Stated goal: Print the listing from the line containing "See the attached image. I need masks for <item>liver</item>." through the end of the listing, both included, without changing anything.

Data for processing:

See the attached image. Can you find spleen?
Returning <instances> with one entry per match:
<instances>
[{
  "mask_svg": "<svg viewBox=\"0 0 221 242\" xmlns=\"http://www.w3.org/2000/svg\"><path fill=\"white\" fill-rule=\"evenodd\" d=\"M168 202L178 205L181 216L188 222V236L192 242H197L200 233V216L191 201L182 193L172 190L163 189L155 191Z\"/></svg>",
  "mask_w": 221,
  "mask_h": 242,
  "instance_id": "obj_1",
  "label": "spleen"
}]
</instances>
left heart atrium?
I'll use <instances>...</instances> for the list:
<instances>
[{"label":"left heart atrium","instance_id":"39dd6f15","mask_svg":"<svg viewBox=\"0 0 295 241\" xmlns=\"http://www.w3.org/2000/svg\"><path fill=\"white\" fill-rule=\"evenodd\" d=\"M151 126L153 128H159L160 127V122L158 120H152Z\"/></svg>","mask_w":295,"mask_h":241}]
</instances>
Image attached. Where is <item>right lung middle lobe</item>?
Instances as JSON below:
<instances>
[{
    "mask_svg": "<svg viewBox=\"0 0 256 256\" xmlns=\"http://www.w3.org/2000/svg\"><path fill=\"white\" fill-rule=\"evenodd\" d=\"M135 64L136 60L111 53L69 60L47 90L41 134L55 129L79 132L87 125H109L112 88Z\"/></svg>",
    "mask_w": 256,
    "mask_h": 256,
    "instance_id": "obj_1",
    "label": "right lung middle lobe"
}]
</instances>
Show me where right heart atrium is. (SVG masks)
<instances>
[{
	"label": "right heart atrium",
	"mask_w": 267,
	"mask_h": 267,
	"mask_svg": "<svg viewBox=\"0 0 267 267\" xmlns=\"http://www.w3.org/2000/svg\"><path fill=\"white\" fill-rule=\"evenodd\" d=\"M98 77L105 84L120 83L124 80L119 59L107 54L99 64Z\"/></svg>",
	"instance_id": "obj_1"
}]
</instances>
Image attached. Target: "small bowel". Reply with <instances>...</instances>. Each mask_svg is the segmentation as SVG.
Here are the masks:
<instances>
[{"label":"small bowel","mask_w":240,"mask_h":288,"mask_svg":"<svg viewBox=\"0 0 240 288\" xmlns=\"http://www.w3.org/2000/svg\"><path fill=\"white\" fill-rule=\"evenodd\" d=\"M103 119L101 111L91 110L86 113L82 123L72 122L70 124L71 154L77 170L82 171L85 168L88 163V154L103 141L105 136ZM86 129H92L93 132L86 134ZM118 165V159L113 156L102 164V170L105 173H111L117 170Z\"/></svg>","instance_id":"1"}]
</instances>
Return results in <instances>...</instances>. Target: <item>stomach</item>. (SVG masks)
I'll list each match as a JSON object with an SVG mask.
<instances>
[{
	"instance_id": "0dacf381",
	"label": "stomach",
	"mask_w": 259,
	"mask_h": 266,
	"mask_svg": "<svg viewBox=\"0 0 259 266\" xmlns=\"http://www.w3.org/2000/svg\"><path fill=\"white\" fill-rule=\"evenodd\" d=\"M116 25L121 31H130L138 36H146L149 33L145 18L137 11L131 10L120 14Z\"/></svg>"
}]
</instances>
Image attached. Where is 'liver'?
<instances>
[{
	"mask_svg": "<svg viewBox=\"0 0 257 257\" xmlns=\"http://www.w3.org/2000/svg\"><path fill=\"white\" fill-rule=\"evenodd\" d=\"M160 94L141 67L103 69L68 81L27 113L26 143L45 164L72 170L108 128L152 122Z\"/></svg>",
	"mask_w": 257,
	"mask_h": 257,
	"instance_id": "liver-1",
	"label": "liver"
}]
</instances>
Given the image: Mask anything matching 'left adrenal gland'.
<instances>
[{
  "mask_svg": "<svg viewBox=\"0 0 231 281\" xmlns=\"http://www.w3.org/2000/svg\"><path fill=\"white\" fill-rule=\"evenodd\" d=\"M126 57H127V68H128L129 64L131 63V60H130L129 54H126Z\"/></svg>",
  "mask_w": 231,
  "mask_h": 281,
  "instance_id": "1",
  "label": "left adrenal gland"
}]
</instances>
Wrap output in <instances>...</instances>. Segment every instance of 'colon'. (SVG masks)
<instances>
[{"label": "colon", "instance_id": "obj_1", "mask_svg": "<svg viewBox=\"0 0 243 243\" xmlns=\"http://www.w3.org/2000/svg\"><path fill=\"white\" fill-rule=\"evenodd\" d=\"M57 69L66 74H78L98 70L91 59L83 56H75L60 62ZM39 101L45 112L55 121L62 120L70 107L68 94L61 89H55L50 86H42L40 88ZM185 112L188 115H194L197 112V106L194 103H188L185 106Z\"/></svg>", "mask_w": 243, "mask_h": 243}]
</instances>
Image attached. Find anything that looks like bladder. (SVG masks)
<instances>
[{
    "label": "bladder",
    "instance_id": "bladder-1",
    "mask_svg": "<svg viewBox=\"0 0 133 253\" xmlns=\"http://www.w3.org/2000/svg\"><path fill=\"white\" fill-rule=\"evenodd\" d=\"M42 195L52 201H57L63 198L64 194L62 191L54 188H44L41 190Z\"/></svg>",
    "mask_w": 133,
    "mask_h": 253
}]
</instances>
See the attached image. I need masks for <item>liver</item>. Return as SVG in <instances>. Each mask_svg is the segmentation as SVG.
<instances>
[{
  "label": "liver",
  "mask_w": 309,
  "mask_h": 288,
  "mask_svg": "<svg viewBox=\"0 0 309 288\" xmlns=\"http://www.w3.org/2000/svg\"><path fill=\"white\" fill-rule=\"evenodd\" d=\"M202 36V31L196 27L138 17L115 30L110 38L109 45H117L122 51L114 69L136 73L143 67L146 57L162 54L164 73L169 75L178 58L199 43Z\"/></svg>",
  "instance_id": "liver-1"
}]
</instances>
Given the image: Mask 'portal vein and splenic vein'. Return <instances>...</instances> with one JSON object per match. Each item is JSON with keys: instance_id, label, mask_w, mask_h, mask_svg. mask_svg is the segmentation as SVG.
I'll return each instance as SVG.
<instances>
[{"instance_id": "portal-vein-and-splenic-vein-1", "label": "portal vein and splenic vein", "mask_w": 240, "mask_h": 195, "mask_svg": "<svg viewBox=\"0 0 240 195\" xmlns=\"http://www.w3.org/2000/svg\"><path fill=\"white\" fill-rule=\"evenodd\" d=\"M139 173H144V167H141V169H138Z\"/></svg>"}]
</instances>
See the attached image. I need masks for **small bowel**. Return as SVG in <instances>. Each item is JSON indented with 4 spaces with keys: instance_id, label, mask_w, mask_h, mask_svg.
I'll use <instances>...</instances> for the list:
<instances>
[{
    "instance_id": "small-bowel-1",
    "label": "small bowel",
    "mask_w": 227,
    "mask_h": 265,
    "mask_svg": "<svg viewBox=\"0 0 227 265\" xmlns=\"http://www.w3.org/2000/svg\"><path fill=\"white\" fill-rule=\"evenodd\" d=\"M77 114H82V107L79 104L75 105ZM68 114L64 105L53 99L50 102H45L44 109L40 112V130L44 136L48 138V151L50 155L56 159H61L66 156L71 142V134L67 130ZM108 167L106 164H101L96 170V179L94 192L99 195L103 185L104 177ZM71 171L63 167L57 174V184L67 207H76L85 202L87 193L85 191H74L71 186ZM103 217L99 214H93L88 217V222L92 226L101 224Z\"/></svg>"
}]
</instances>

Answer for the task:
See the attached image. I need masks for <item>liver</item>. Return as SVG in <instances>. Each mask_svg is the segmentation as SVG.
<instances>
[{
  "label": "liver",
  "mask_w": 309,
  "mask_h": 288,
  "mask_svg": "<svg viewBox=\"0 0 309 288\" xmlns=\"http://www.w3.org/2000/svg\"><path fill=\"white\" fill-rule=\"evenodd\" d=\"M202 36V31L196 27L138 17L115 30L110 38L109 45H117L122 51L114 69L136 73L143 67L146 57L162 54L164 73L169 75L178 58L199 43Z\"/></svg>",
  "instance_id": "liver-1"
}]
</instances>
Given the image: Mask 'portal vein and splenic vein'. Return <instances>...</instances> with one JSON object per match. Each item is JSON with keys: instance_id, label, mask_w, mask_h, mask_svg. mask_svg is the segmentation as SVG.
I'll return each instance as SVG.
<instances>
[{"instance_id": "portal-vein-and-splenic-vein-1", "label": "portal vein and splenic vein", "mask_w": 240, "mask_h": 195, "mask_svg": "<svg viewBox=\"0 0 240 195\" xmlns=\"http://www.w3.org/2000/svg\"><path fill=\"white\" fill-rule=\"evenodd\" d=\"M139 173H144V167H141V169H138Z\"/></svg>"}]
</instances>
See the attached image. I need masks for **small bowel**. Return as SVG in <instances>. Each item is JSON indented with 4 spaces with keys: instance_id, label, mask_w, mask_h, mask_svg.
I'll use <instances>...</instances> for the list:
<instances>
[{
    "instance_id": "small-bowel-1",
    "label": "small bowel",
    "mask_w": 227,
    "mask_h": 265,
    "mask_svg": "<svg viewBox=\"0 0 227 265\" xmlns=\"http://www.w3.org/2000/svg\"><path fill=\"white\" fill-rule=\"evenodd\" d=\"M77 114H82V107L79 104L75 105ZM68 114L64 105L53 99L50 102H45L44 109L40 112V130L44 136L48 138V151L50 155L56 159H61L66 156L71 142V134L67 130ZM108 167L106 164H101L96 170V179L94 192L99 195L103 185L104 177ZM71 171L63 167L57 174V184L67 207H76L85 202L87 193L85 191H74L71 186ZM103 217L99 214H93L88 217V222L92 226L101 224Z\"/></svg>"
}]
</instances>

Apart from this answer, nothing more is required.